What to produce: Rewrite every row below, changing each "series" to "group" and keeping everything else the same. Leave the pictures out.

Source records:
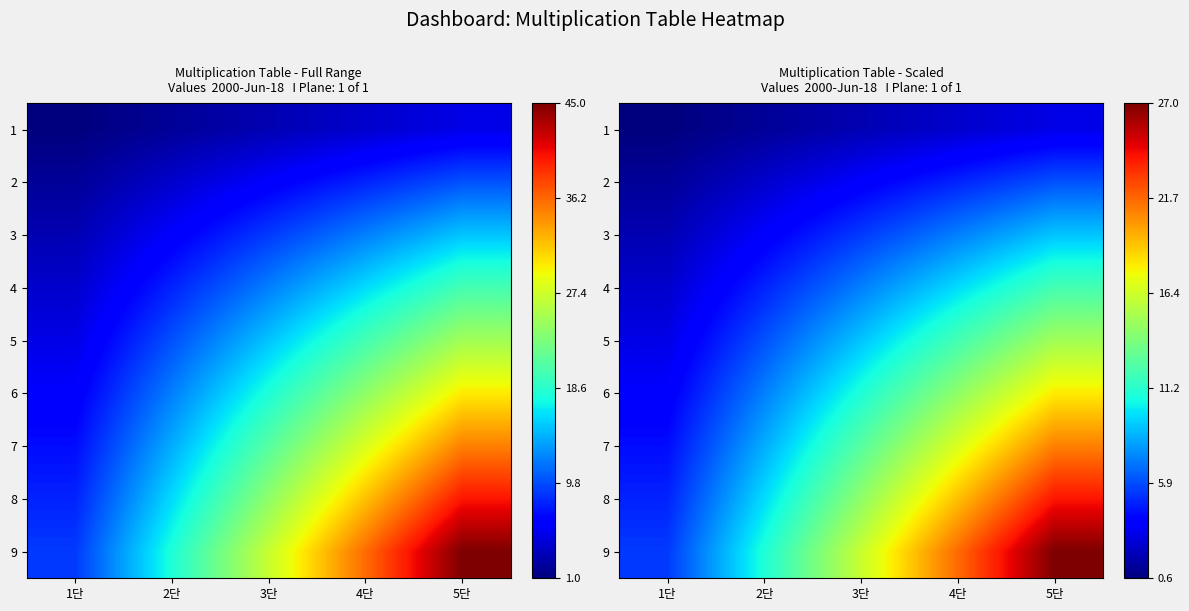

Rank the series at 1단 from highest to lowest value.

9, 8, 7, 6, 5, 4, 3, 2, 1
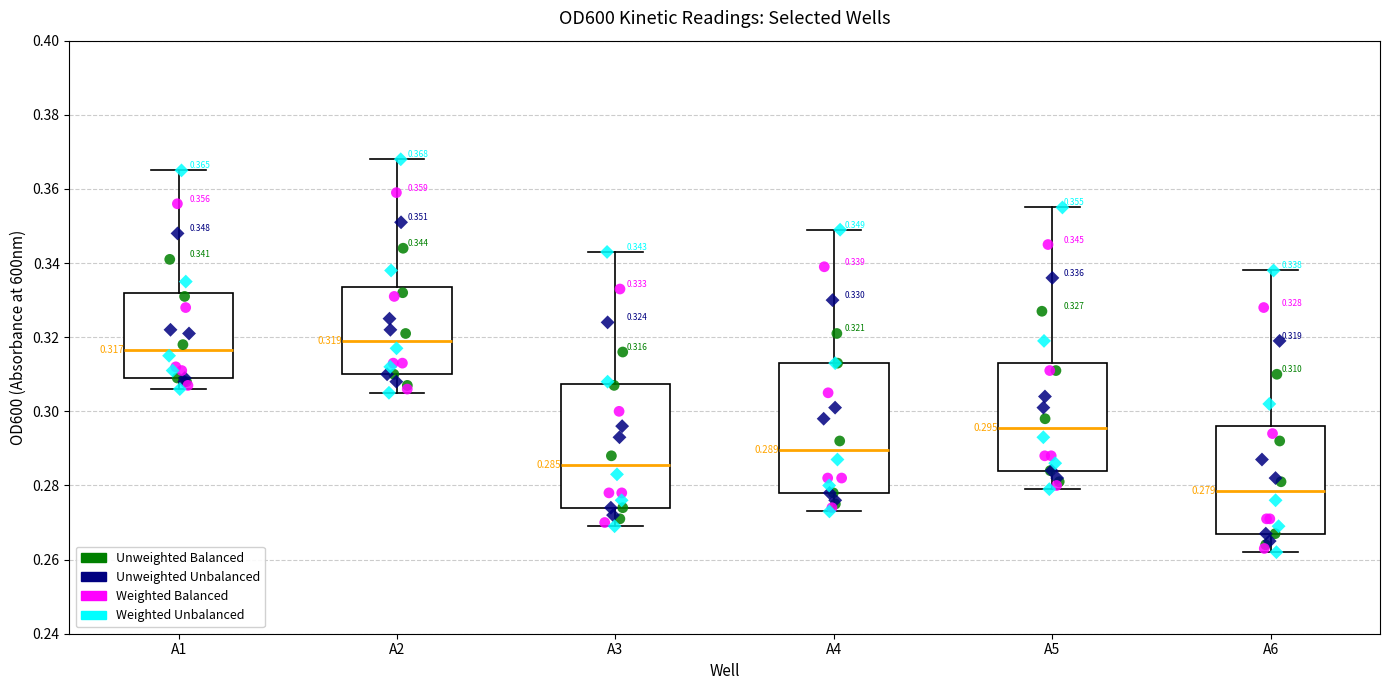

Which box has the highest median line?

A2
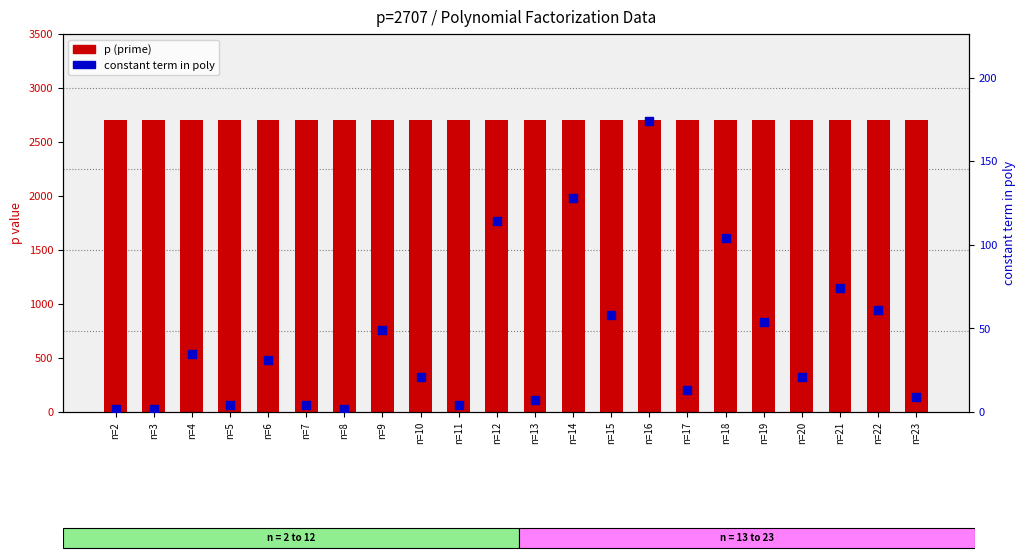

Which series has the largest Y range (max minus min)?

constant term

Task response:
Rank the group at 1단 from highest to lowest value.

9, 8, 7, 6, 5, 4, 3, 2, 1

Which box has the highest median line?

A2

Which group has the largest Y range (max minus min)?

constant term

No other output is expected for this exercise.